Assigned task:
Pick out every line in the entries below that contains the word "larger".
────────────────
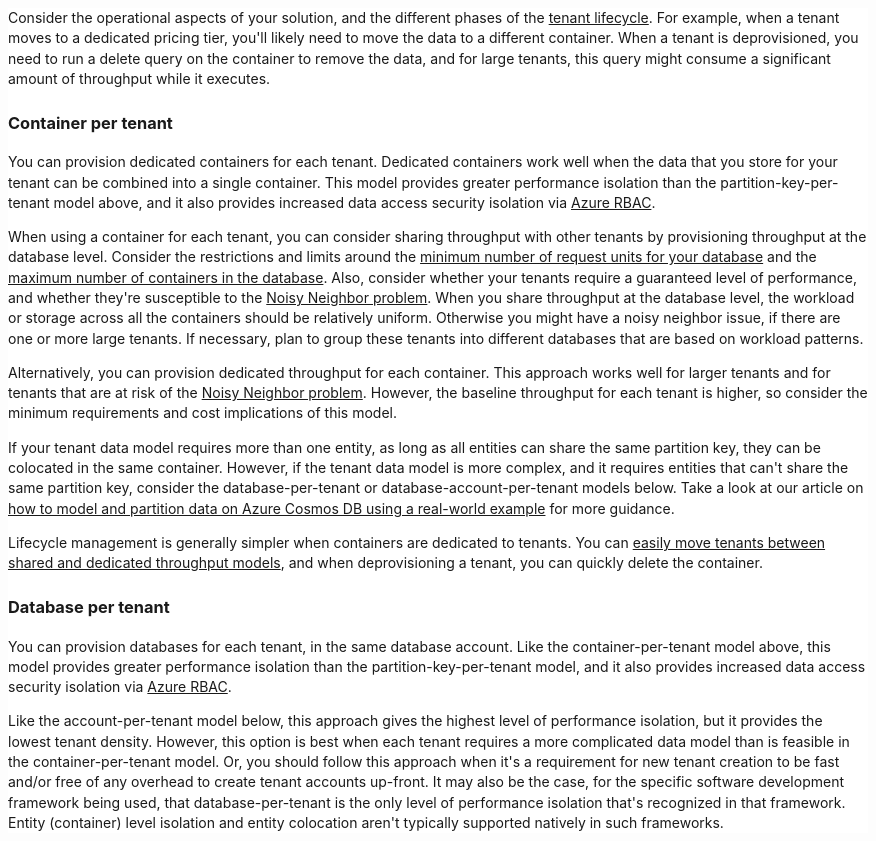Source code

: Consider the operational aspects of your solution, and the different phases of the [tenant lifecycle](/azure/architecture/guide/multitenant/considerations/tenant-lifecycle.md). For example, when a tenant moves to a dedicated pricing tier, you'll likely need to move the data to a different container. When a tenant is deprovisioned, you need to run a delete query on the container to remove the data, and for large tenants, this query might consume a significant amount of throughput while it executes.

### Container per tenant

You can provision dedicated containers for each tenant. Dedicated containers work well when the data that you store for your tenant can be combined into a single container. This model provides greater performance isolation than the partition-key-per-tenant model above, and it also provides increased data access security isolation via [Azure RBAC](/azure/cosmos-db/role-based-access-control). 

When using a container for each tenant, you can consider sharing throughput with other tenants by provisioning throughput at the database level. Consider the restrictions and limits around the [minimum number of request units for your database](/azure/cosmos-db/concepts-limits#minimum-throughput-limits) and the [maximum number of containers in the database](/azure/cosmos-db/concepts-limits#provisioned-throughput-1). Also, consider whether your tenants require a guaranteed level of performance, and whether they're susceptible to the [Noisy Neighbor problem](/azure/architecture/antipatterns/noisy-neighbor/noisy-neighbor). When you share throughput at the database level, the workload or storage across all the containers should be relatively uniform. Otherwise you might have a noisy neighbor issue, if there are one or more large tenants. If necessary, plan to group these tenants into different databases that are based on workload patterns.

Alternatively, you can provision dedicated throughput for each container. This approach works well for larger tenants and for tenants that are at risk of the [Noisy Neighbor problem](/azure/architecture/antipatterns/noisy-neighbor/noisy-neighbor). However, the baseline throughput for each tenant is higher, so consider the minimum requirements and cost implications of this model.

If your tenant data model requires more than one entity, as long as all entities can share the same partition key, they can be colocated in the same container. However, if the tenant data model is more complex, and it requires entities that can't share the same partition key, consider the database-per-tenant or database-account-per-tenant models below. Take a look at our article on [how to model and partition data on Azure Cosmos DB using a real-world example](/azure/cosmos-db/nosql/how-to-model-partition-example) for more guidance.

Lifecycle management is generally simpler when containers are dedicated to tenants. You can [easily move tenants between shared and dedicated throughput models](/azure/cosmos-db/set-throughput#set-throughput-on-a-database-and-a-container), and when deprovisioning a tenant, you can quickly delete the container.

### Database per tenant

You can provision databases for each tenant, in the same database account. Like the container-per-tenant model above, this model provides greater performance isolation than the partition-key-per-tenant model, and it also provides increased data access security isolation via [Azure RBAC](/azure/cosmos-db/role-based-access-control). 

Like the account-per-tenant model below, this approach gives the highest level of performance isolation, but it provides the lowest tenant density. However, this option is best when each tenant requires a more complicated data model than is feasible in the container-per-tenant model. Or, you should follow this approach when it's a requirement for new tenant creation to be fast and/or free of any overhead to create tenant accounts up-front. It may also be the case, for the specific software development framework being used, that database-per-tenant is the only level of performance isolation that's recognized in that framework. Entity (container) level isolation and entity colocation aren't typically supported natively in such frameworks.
────────────────
Result for this task:
Alternatively, you can provision dedicated throughput for each container. This approach works well for larger tenants and for tenants that are at risk of the [Noisy Neighbor problem](/azure/architecture/antipatterns/noisy-neighbor/noisy-neighbor). However, the baseline throughput for each tenant is higher, so consider the minimum requirements and cost implications of this model.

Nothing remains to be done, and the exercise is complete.